Le choix d'un tel ministre fut considéré comme une garantie nationale. Le souverain, qui ne craignait pas d'associer au gouvernement de l'État cet illustre citoyen ne pouvait avoir que la généreuse pensée d'assurer le bonheur de ses sujets et de respecter leurs droits. L'Empereur donna le même jour le commandement général de la gendarmerie au duc de Rovigo.

Le duc de Rovigo, ancien aide-de-camp de Napoléon, lui avait juré par sentiment et par reconnaissance un dévouement éternel; ce dévouement, né dans les camps avait conservé le caractère de l'obéissance militaire; un mot, un geste, suffisait pour le mettre en action. Mais quelle que soit sa force et, si l'on veut, son fanatisme, il n'altéra jamais la droiture et la franchise qui faisaient l'ornement et la base du caractère du duc.

Personne plus que lui, si ce n'est le duc de Vicence, ne faisait entendre à l'Empereur des vérités plus utiles et plus hardies; vingt fois il osa lui dire, sa correspondance ministérielle en fait foi, que la France et l'Europe étaient fatiguées de verser du sang, et que s'il ne renonçait point à son système de guerre, il serait abandonné par les Français et précipité du trône par les étrangers.

Le commandement de la gendarmerie fut ôté au ma

réchal Moncey, non point par défiance ou mécontentement, mais parce que le maréchal montra peu d'empressement à le conserver. Il écrivit à cette occasion à l'Empereur une lettre pleine de beaux sentiments, et dans laquelle il le priait de reverser sur son fils les bontés qu'il avait eues autrefois pour lui. Il était difficile de concilier la reconnaissance due à Napoléon avec la fidélité promise au Roi : il eut le bonheur d'y réussir.
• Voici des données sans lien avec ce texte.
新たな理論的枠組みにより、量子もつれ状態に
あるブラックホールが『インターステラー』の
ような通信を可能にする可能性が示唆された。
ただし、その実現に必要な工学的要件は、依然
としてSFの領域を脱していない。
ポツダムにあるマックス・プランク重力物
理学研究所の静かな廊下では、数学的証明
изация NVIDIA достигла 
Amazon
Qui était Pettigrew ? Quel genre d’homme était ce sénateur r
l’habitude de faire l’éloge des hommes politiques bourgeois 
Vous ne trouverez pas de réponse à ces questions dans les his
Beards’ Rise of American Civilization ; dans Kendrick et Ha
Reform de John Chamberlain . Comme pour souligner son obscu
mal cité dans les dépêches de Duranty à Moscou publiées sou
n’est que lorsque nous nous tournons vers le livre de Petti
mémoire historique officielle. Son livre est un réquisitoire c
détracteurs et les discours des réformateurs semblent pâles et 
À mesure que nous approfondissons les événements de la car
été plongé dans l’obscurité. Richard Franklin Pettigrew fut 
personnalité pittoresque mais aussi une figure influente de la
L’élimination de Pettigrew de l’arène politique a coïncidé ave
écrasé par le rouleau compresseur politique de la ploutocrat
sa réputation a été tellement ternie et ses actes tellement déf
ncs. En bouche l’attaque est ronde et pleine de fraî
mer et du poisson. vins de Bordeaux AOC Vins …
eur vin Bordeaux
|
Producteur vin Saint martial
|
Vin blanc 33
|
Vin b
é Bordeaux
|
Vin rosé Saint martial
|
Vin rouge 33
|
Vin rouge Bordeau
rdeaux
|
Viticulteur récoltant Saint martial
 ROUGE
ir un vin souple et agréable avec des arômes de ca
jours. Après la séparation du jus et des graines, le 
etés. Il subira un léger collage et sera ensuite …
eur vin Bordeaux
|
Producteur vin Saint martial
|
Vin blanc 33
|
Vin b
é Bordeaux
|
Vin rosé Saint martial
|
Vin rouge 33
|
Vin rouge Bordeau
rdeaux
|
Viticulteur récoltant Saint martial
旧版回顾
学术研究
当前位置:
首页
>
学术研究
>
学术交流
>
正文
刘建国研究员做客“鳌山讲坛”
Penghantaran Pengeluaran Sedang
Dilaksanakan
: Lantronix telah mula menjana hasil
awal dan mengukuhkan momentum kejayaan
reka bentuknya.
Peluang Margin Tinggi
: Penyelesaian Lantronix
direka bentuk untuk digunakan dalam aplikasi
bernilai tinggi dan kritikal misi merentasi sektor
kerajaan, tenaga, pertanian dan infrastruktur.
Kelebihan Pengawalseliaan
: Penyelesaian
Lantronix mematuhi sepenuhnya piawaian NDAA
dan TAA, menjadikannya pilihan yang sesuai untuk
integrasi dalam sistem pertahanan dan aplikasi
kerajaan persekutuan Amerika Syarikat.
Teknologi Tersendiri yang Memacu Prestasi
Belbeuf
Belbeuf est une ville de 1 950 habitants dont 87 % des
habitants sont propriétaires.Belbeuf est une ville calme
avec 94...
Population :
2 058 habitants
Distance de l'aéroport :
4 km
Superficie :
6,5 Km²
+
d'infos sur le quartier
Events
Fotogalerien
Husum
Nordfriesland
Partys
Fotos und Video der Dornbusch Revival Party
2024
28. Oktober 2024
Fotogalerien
Tous les maréchaux ne furent point aussi heureux. M. de Montalivet, jadis ministre de l'intérieur, devint intendant de la liste civile, cela lui convenait davantage. En administration, ainsi qu'en beaucoup de choses, le mieux est ennemi du bien, et M. de Montalivet en ne voulant négliger aucun détail, en cherchant à tout perfectionner, avait perdu, à s'occuper de vaines futilités, le temps qu'il aurait pu consacrer à travailler en grand au bien-être général.
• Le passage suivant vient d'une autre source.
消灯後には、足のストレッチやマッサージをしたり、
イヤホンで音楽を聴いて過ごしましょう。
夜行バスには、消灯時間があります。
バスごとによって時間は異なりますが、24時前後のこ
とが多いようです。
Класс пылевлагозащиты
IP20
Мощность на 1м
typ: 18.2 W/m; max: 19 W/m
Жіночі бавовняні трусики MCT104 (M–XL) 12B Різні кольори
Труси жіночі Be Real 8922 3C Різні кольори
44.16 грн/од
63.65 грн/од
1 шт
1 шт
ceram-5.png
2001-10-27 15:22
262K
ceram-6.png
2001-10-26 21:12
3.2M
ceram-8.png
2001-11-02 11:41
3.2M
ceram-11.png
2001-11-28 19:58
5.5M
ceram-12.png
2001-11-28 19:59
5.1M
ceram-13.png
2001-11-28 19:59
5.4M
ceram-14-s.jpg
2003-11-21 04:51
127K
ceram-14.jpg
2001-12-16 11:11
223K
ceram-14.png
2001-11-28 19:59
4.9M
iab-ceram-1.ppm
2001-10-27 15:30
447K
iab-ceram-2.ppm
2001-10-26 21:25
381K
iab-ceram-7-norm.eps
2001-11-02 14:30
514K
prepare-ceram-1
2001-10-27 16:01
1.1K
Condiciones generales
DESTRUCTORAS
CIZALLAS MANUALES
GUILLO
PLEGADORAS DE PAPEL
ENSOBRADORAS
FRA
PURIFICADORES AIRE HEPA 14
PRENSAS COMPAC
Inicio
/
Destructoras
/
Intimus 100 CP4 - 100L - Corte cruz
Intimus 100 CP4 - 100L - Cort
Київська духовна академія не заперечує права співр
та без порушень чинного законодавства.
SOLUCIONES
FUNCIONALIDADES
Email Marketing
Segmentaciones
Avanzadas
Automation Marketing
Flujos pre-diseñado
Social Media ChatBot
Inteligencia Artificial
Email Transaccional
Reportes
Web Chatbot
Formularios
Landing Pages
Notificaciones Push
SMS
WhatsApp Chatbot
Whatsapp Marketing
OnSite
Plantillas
La plus étrange métamorphose fut celle du duc de Cadore on en fit un intendant des bâtiments.

« Soyez plutôt maçon, si c'est votre métier. »

Cette place, jusqu'alors le modeste apanage des auditeurs ou des maîtres des requêtes en crédit, fut toute étonnée d'avoir l'honneur d'appartenir à un duc et Pair, ex-ambassadeur, ex-ministre, ex-grand chancelier, etc., etc., etc. Tel était alors le dévouement de son Excellence pour le souverain du jour qu'elle aurait volontiers accepté une place d'huissier s'il n'y en avait pas eu d'autre à lui offrir.